**YOUR TASKS:**
A – Reproduce, word for word, the stretch of the Iron River travel account that opens with the words containing "Various people had" and closes with "morning ride north.".
B – Name every person the Iron River travel account mentions by name.
C – Pick up the Iron River travel account after its final sentence and write the next part.

**TEXT FOR ANALYSIS:**
================================

I ended up that evening in Iron River, MI, an old mining town trying to find its future. I enjoyed the official Fourth of July fireworks from the town’s park/campground and found a brand-new coffee shop the next morning for the best espresso I’ve had since Seattle. Alex, the young, bearded co-owner, talked about investing in what Iron River could be rather than letting the town die. I love the energy he had looking toward the future and investing in community. Gives me hope for the future on many levels.
Various people had recommended that, when I got to the U.P., I had to have pasties (pronounced “pass-tees,” not “paste-ees”). These are a U.P. tradition dating back to the Cornish immigrant miners who brought the British meat pies with them into the new world. My friend and former co-worker, Henry Draper, claims pasties are the only good thing about the U.P. (other than Cathy, his wife), having made the mistake to visit his future wife up here in the middle of winter, when this place must be quite different and more challenging. I had a delicious encounter at the Pasty Corner in Iron River, which fueled my morning ride north.

================================

**INPUT DATA:**

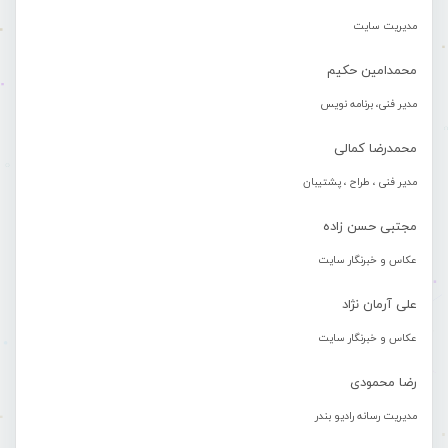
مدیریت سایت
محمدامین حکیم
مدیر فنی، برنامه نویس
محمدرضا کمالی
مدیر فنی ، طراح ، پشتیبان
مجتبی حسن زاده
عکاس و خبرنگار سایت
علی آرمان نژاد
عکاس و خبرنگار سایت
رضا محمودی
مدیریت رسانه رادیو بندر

================================

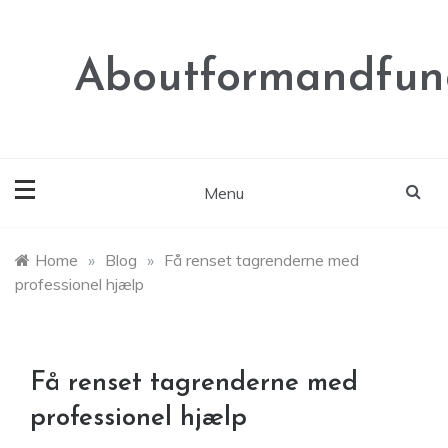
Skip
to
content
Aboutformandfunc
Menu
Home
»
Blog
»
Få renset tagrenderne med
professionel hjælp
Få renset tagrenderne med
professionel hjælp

================================

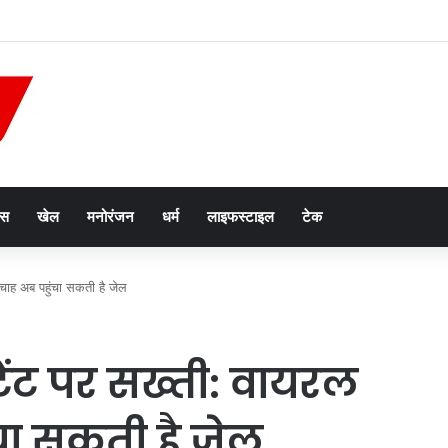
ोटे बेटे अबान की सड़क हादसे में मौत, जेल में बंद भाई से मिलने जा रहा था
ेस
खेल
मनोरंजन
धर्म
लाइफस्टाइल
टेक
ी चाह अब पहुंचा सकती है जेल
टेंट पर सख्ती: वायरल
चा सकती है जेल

================================

**OUTPUTS BY TASK:**
A –
Various people had recommended that, when I got to the U.P., I had to have pasties (pronounced “pass-tees,” not “paste-ees”). These are a U.P. tradition dating back to the Cornish immigrant miners who brought the British meat pies with them into the new world. My friend and former co-worker, Henry Draper, claims pasties are the only good thing about the U.P. (other than Cathy, his wife), having made the mistake to visit his future wife up here in the middle of winter, when this place must be quite different and more challenging. I had a delicious encounter at the Pasty Corner in Iron River, which fueled my morning ride north.

B – Alex, Henry Draper, Cathy

C –
Which brings me to ice fishing. I had no idea how important this custom/hobby is to the Northwoods and those from the northern Mid-West cities. All these lakes freeze so solid in the winter that you can drive a truck onto the ice, towing, of course, an “ice house” which can run from shack to palace. On many lakes, these ice houses stay on the frozen surface all winter and support many a party, fishing through a hole in the floor/ice and consuming a lot of alcohol (the two customs seem to go hand-in-hand). Because I’m passing through these Northwoods in the summer, I am not a witness to this spectacle, yet I want to note it since ice fishing appears to be a major pastime up here in the Northwoods in the other half of the year. Everyone talks about it.
I’m gaining ground on my eastern trajectory as I leave Wisconsin and head through Michigan’s U.P. I’m probably now a bit more than half-way to my goal:
Thanks for your interest in traveling with me vicariously. I plan to cross into lower Michigan via Mackinac Island and its ferries within the week. Enjoy the summer wherever this finds you.
— Dave (posted 7/5/2016 from Sagola, Michigan)
10 thoughts on “The Mid-Western Northwoods”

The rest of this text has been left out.